Try it =>
Copy each of the records exactly.

Exercise input =>

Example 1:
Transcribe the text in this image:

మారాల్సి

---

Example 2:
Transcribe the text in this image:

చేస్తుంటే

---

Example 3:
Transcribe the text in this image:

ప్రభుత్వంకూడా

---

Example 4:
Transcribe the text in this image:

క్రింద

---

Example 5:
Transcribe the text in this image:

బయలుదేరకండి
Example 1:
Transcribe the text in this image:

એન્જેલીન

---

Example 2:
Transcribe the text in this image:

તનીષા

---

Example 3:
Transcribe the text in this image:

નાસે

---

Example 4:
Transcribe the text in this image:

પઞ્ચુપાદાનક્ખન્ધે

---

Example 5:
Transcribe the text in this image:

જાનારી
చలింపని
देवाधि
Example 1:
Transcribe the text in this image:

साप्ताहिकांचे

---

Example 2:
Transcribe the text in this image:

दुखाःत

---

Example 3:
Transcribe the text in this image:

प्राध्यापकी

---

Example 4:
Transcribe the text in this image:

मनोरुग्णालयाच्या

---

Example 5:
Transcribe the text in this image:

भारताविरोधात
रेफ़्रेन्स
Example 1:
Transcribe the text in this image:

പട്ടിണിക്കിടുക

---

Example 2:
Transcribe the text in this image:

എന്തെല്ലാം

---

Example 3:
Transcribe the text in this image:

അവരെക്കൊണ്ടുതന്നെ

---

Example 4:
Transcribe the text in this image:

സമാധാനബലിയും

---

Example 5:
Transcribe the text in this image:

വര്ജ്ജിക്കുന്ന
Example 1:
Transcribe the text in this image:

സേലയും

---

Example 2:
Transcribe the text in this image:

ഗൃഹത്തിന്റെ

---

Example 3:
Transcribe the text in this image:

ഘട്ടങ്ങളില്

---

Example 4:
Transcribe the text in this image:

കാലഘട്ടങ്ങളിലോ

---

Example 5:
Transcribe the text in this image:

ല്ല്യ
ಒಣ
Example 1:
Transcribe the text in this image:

Result =>
Example 1:
Transcribe the text in this image:

మారాల్సి

---

Example 2:
Transcribe the text in this image:

చేస్తుంటే

---

Example 3:
Transcribe the text in this image:

ప్రభుత్వంకూడా

---

Example 4:
Transcribe the text in this image:

క్రింద

---

Example 5:
Transcribe the text in this image:

బయలుదేరకండి
Example 1:
Transcribe the text in this image:

એન્જેલીન

---

Example 2:
Transcribe the text in this image:

તનીષા

---

Example 3:
Transcribe the text in this image:

નાસે

---

Example 4:
Transcribe the text in this image:

પઞ્ચુપાદાનક્ખન્ધે

---

Example 5:
Transcribe the text in this image:

જાનારી
చలింపని
देवाधि
Example 1:
Transcribe the text in this image:

साप्ताहिकांचे

---

Example 2:
Transcribe the text in this image:

दुखाःत

---

Example 3:
Transcribe the text in this image:

प्राध्यापकी

---

Example 4:
Transcribe the text in this image:

मनोरुग्णालयाच्या

---

Example 5:
Transcribe the text in this image:

भारताविरोधात
रेफ़्रेन्स
Example 1:
Transcribe the text in this image:

പട്ടിണിക്കിടുക

---

Example 2:
Transcribe the text in this image:

എന്തെല്ലാം

---

Example 3:
Transcribe the text in this image:

അവരെക്കൊണ്ടുതന്നെ

---

Example 4:
Transcribe the text in this image:

സമാധാനബലിയും

---

Example 5:
Transcribe the text in this image:

വര്ജ്ജിക്കുന്ന
Example 1:
Transcribe the text in this image:

സേലയും

---

Example 2:
Transcribe the text in this image:

ഗൃഹത്തിന്റെ

---

Example 3:
Transcribe the text in this image:

ഘട്ടങ്ങളില്

---

Example 4:
Transcribe the text in this image:

കാലഘട്ടങ്ങളിലോ

---

Example 5:
Transcribe the text in this image:

ല്ല്യ
ಒಣ
Example 1:
Transcribe the text in this image:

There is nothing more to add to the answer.